The task :: From the first line to the last, set down the material exactly and drop every picture.

Data shown ::
----

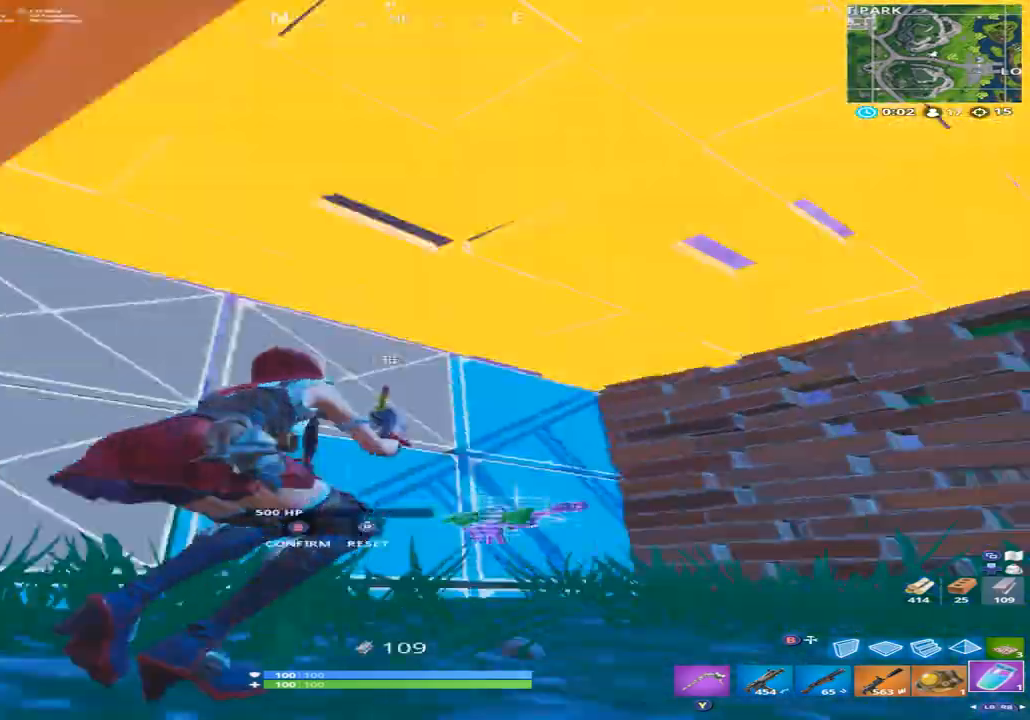
{"buttons": [], "left_stick": "up", "right_stick": "left", "events": [[67, "B", "down"], [100, "left_stick", "up-left"], [100, "right_stick", "down-left"], [133, "B", "up"], [133, "R2", "up"], [233, "right_stick", "down"], [333, "left_stick", "up"], [333, "right_stick", "center"], [400, "A", "down"], [400, "L1", "down"], [467, "A", "up"], [467, "right_stick", "left"], [500, "L1", "up"]]}
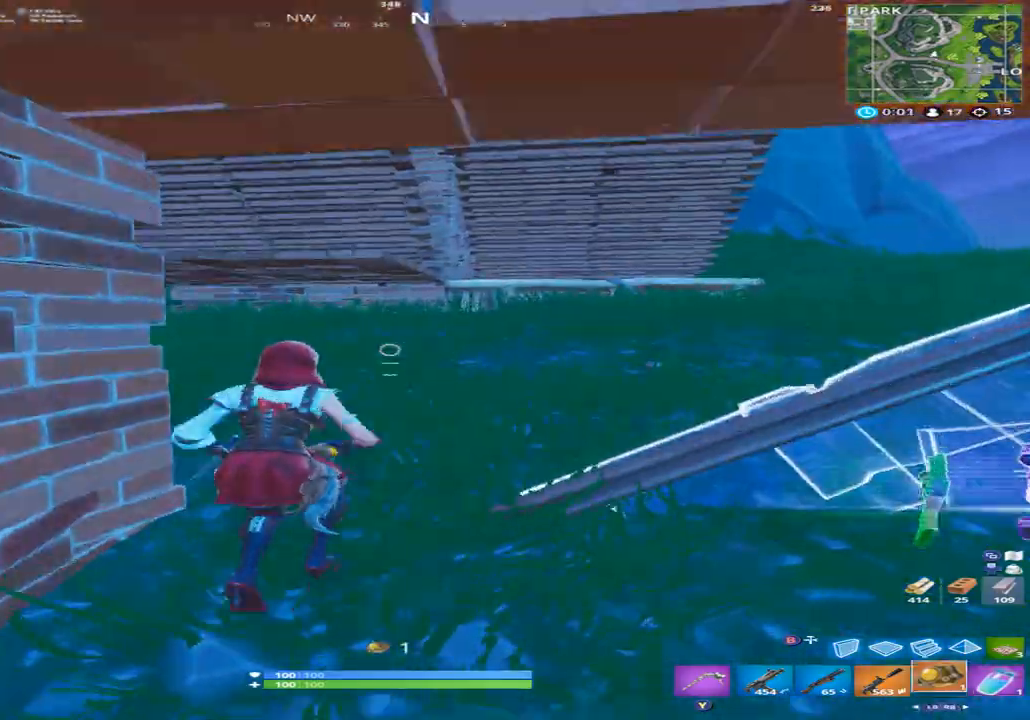
{"buttons": ["L1", "L2"], "left_stick": "up", "right_stick": "center", "events": [[167, "right_stick", "center"], [200, "left_stick", "up-right"], [333, "left_stick", "up"], [333, "right_stick", "down-left"], [500, "L1", "down"], [500, "L2", "down"], [500, "right_stick", "center"]]}
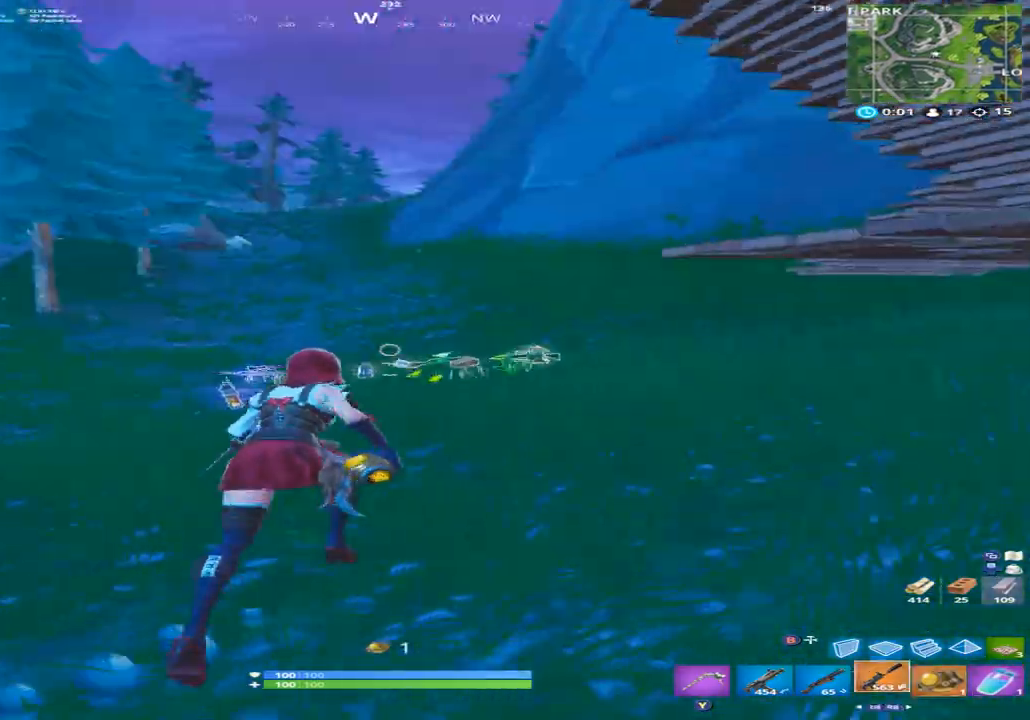
{"buttons": ["Y"], "left_stick": "up-right", "right_stick": "center", "events": [[67, "A", "down"], [133, "L1", "up"], [133, "L2", "up"], [133, "right_stick", "down"], [167, "A", "up"], [167, "left_stick", "up-right"], [267, "right_stick", "down-left"], [300, "left_stick", "up"], [400, "right_stick", "center"], [433, "left_stick", "up-right"], [467, "Y", "down"]]}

----

Reply to the task ::
{"buttons": [], "left_stick": "up", "right_stick": "left", "events": [[67, "B", "down"], [100, "left_stick", "up-left"], [100, "right_stick", "down-left"], [133, "B", "up"], [133, "R2", "up"], [233, "right_stick", "down"], [333, "left_stick", "up"], [333, "right_stick", "center"], [400, "A", "down"], [400, "L1", "down"], [467, "A", "up"], [467, "right_stick", "left"], [500, "L1", "up"]]}
{"buttons": ["L1", "L2"], "left_stick": "up", "right_stick": "center", "events": [[167, "right_stick", "center"], [200, "left_stick", "up-right"], [333, "left_stick", "up"], [333, "right_stick", "down-left"], [500, "L1", "down"], [500, "L2", "down"], [500, "right_stick", "center"]]}
{"buttons": ["Y"], "left_stick": "up-right", "right_stick": "center", "events": [[67, "A", "down"], [133, "L1", "up"], [133, "L2", "up"], [133, "right_stick", "down"], [167, "A", "up"], [167, "left_stick", "up-right"], [267, "right_stick", "down-left"], [300, "left_stick", "up"], [400, "right_stick", "center"], [433, "left_stick", "up-right"], [467, "Y", "down"]]}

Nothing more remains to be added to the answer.